This week, a large HIV vaccine trial will test whether a promising regimen can increase the 31% efficacy found in a landmark 2009 vaccine study. Another study identifies mutations that may bolster HIV replication in the brain. To beat HIV, you have to follow the science!
Prevention
Large-Scale HIV Vaccine Trial to Launch in South Africa
The National Institutes of Health (NIH) announced a new HIV vaccine study, called HVTN 702, that will test an experimental vaccine regimen that has shown similar immune responses to the ones seen in RV144, the landmark 2009 Thai trial that found a final efficacy of 31% for the study's vaccine candidate in preventing HIV transmission.
Looking more closely at RV144, the vaccine regimen appears to have been up to 60% effective at preventing HIV within one year of vaccination. Therefore, HVTN 702's vaccine candidate is based off of the one tested in RV144, but the composition and schedule of the vaccine regimen has been adjusted in an effort to increase the potency and duration of immune responses.
HVTN 702 will follow approximately 5,400 men and women (at least 40% of each sex), between the ages of 18 and 35, across 15 sites in South Africa beginning in November 2016, with results expected in late 2020.
Virology
Study Identifies Mutations Promoting HIV in the Brain of Primates
A protein known as BST-2 was found to limit the replication of simian immunodeficiency virus (SIV) in the central nervous system (CNS) of primates, according to a study published in The Journal of Clinical Investigation.

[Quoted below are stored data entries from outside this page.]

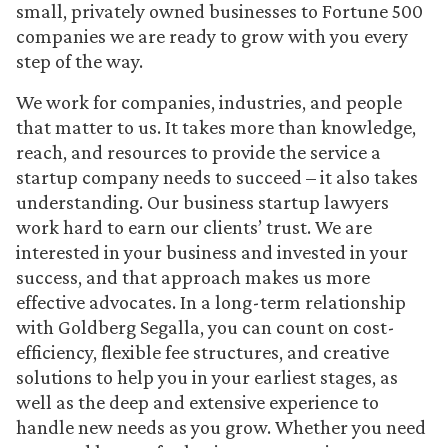
small, privately owned businesses to Fortune 500
companies we are ready to grow with you every
step of the way.
We work for companies, industries, and people
that matter to us. It takes more than knowledge,
reach, and resources to provide the service a
startup company needs to succeed – it also takes
understanding. Our business startup lawyers
work hard to earn our clients’ trust. We are
interested in your business and invested in your
success, and that approach makes us more
effective advocates. In a long-term relationship
with Goldberg Segalla, you can count on cost-
efficiency, flexible fee structures, and creative
solutions to help you in your earliest stages, as
well as the deep and extensive experience to
handle new needs as you grow. Whether you need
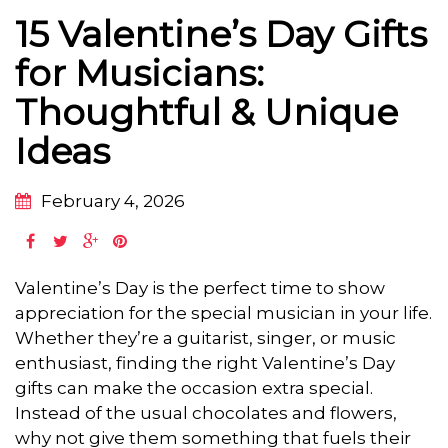
15 Valentine’s Day Gifts
for Musicians:
Thoughtful & Unique
Ideas
February 4, 2026
Valentine’s Day is the perfect time to show
appreciation for the special musician in your life.
Whether they’re a guitarist, singer, or music
enthusiast, finding the right Valentine’s Day
gifts can make the occasion extra special.
Instead of the usual chocolates and flowers,
why not give them something that fuels their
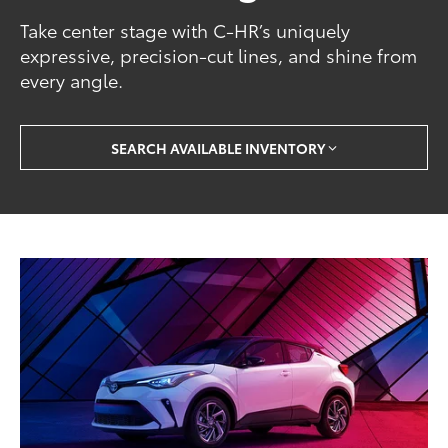
Take center stage with C-HR’s uniquely
expressive, precision-cut lines, and shine from
every angle.
SEARCH AVAILABLE INVENTORY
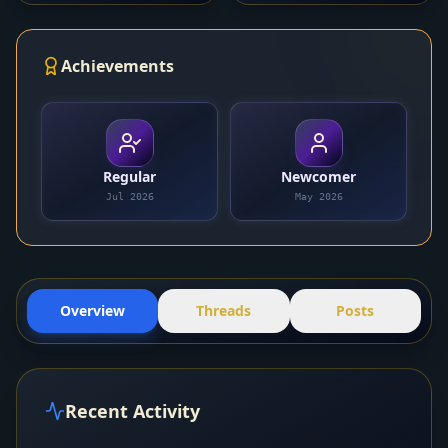
Achievements
Regular
Newcomer
Jul 2026
May 2026
Overview
Threads
Posts
Recent Activity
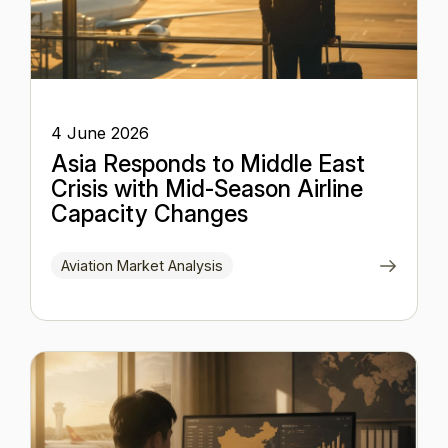
4 June 2026
Asia Responds to Middle East
Crisis with Mid-Season Airline
Capacity Changes
Aviation Market Analysis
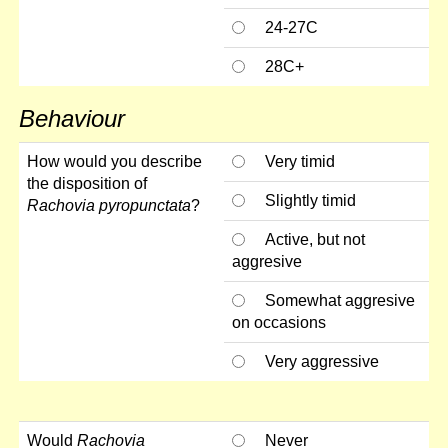
24-27C
28C+
Behaviour
How would you describe
Very timid
the disposition of
Slightly timid
Rachovia pyropunctata
?
Active, but not
aggresive
Somewhat aggresive
on occasions
Very aggressive
Would
Rachovia
Never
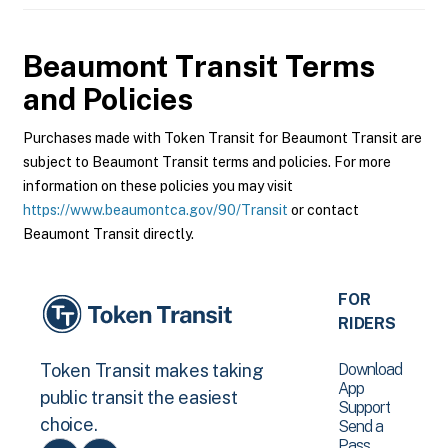
Beaumont Transit
Terms
and Policies
Purchases made with Token Transit for Beaumont Transit are
subject to Beaumont Transit terms and policies. For more
information on these policies you may visit
https://www.beaumontca.gov/90/Transit
or contact
Beaumont Transit directly.
FOR
RIDERS
Download
Token Transit makes taking
App
public transit the easiest
Support
choice.
Send a
Pass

This discovery might help to develop better therapies for HIV-associated neurocognitive problems, according to the study press release.
The study authors noted that while BST-2 had been previously studied in vitro, the protein's effect on virus replication in vivo had not been studied before. They explained that for ethical reasons such studies cannot be performed on human participants; hence, rhesus macaques and SIV (the primate version of HIV) were used instead.
A non-neurovirulent simian virus was passed sequentially through these animals, causing that virus to mutate and eventually resulting in a neurovirulent version of the virus. More passes of the virus resulted in more mutations, which in turn increased the likelihood that the macaque had a neurological disorder.
The study then identified four specific mutations in that neurovirulent strain which appear to heighten the BST-2 antagonism of the virus. These mutations might be "the result of the viral adaptations to the CNS microenvironment to counteract BST-2 restriction more efficiently," study authors speculated.